I used to be afraid of them. Sat and watched one spin its web once and frankly any creature that can create something like that is beautiful. Nothing but spider respect now.


----------



## Jennywocky (Aug 7, 2009)

Conflicted. I have a visceral fear response to them, I just get creeped out regardless of how much I learn.

However, I'm also kind of counter-phobic and feel a compulsion to observe their behavior as long as I know they can't/won't touch me. They's unsettling and fascinating all at once.


----------



## Empty (Sep 28, 2011)

I can't help but feel a bit sad for those who have an intrinsic fear of spiders now. =(


----------



## Scelerat (Oct 21, 2012)

I have a deal with them, as long as I don't see them I won't go looking. If I see them, they die.


----------



## geekofalltrades (Feb 8, 2012)

Spiders are bros. When I see them in my house, I give them non-gender-specific names (Sam, Pat, Morgan, etc), because who can tell, with spiders?

The only exception is when they try to get in bed with me. It's happened a couple times. We used to have Giant House Spiders (up to four inches across, legs included) in my house, and I woke up one morning to find that one had crawled into bed with me. Don't worry, it wasn't alive. At some point in the night, I rolled over and smashed it onto my pillow with my face.


----------



## Jax (Jun 30, 2012)

I have to agree with Jennywocky here. I have the strangest relationship with spiders. On one hand, they really are fascinating creatures. They are fantastic predators and it really is a joy to watch them work. One day I want to find a spider weaving a web and just dedicate a day to watching the process. They are also indeed useful housemates in that they do keep other pests away.

Still, I do have a knee-jerk reaction of fear towards them. It's something encoded in us, I believe. I see one near me, I do freak out a little. I don't kill them, though. I just shoo the fellows off on their own business. Now, you put it behind glass and I will observe it up close all day long. It is the thought of them crawling on my skin that freaks me out. Take away that and we're good.

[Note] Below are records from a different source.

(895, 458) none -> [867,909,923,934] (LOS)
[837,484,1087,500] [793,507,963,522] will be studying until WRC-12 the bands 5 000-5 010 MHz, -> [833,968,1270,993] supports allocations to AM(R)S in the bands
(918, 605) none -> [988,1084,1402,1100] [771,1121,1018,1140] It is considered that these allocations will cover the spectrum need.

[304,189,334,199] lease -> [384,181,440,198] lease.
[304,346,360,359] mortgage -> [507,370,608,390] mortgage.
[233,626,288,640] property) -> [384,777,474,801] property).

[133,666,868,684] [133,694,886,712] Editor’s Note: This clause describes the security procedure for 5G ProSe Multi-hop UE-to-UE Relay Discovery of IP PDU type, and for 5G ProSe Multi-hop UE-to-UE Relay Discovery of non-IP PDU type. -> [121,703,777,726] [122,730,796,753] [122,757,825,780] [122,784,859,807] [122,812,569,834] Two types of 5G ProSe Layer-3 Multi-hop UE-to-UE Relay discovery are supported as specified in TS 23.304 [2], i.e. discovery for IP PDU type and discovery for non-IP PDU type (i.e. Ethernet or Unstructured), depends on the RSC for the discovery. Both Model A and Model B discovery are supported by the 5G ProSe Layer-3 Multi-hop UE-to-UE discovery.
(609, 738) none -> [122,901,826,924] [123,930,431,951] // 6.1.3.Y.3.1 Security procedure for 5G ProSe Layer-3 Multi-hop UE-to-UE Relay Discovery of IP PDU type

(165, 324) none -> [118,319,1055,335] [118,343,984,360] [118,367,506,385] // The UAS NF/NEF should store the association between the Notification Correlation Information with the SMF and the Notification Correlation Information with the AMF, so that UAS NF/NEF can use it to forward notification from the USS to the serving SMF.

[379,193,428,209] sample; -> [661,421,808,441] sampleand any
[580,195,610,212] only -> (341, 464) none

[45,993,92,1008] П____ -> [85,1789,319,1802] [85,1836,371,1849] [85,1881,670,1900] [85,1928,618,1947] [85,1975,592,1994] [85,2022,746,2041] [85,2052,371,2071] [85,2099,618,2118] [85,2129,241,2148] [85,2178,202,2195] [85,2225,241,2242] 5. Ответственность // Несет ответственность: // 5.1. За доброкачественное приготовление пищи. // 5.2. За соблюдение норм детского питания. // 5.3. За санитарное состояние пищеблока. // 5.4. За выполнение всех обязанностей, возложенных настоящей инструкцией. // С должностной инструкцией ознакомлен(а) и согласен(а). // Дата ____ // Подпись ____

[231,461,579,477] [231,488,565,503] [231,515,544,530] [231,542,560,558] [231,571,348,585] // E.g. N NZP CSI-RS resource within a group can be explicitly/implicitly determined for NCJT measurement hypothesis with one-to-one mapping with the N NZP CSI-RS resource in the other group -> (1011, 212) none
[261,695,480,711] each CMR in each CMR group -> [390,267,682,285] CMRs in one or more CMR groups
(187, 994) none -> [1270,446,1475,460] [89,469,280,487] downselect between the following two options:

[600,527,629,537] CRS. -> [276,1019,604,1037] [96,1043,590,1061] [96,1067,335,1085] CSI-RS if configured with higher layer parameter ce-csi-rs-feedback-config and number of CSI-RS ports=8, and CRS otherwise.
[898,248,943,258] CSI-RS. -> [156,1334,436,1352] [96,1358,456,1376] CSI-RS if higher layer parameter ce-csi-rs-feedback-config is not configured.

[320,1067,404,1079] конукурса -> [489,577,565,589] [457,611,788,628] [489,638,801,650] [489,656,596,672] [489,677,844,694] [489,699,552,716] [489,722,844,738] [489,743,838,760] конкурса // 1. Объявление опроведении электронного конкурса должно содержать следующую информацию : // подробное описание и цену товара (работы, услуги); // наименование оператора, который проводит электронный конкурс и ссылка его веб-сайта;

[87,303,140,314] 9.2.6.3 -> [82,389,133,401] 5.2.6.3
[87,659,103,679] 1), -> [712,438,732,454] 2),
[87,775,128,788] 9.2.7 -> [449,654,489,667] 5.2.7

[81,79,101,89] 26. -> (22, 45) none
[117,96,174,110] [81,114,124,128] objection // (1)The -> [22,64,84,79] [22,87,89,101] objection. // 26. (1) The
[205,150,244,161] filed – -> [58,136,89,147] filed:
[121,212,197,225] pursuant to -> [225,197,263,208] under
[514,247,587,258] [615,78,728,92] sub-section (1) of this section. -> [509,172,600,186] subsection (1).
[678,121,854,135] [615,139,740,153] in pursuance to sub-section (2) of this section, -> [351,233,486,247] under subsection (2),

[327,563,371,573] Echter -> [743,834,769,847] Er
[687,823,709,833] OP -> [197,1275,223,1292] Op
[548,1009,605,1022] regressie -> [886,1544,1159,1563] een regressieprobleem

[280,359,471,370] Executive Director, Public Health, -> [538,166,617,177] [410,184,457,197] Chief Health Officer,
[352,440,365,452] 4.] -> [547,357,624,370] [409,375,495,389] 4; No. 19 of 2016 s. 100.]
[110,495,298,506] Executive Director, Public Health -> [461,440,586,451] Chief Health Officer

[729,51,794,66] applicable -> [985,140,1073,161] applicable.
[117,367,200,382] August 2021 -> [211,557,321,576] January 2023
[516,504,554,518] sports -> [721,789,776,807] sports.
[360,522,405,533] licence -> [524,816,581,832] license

So, in short: Yeah, Spiderbro and me are cool, but they really need to learn about my personal bubble.


----------



## MegaTuxRacer (Sep 7, 2011)

What if you have 2000 spiders?


----------



## braided pain (Jul 6, 2012)

MegaTuxRacer said:


> What if you have 2000 spiders?


We're gonna need a bigger broom.


----------



## Cathartes (Jul 8, 2013)

Nope nope nope. I understand how illogical it is to fear something so small and harmless (where I live in Canada they're not poisonous or anything), and I understand that it's mostly "fear of the unknown" and all that, and I don't mind the "idea" of spiders, or information about them, I think they're amazing and necessary in the world (theoretically), so long as I can't SEE them and they don't come anywhere near me. I think it's because I already have trypophobia, so all those eyes and legs, their general behaviour and appearance, egg sacks and all that, I just can't. They're just... chaotic. Their existence is chaotic, to me. They're like little clusterfucks of eyes and legs and nests and they ball up sometimes when they're scared or whatever and ughhhh no. It's just too much going on, and then they move so quickly...

So naturally my house is full of them. I know people with mice in their house, snakes, bats, nope, I've got spiders. I'd take ANYTHING else, and the divine fate of the world or whatever gave me spiders.


----------



## Bahburah (Jul 25, 2013)

Supposedly your always within 3 feet of a spider. 

Like others have said, I'm scared of them but that fear creates curiosity. 

I like drain spiders because there all back, I think they evolved this way because our sinks and tubs are typically white and there blackness makes them more feared against the white background. 

I think they would survive more from humans if they evolved cuter, but probably not from bugs, and there already scarring most of us into not killing them anyways. 






I hate when they run...


----------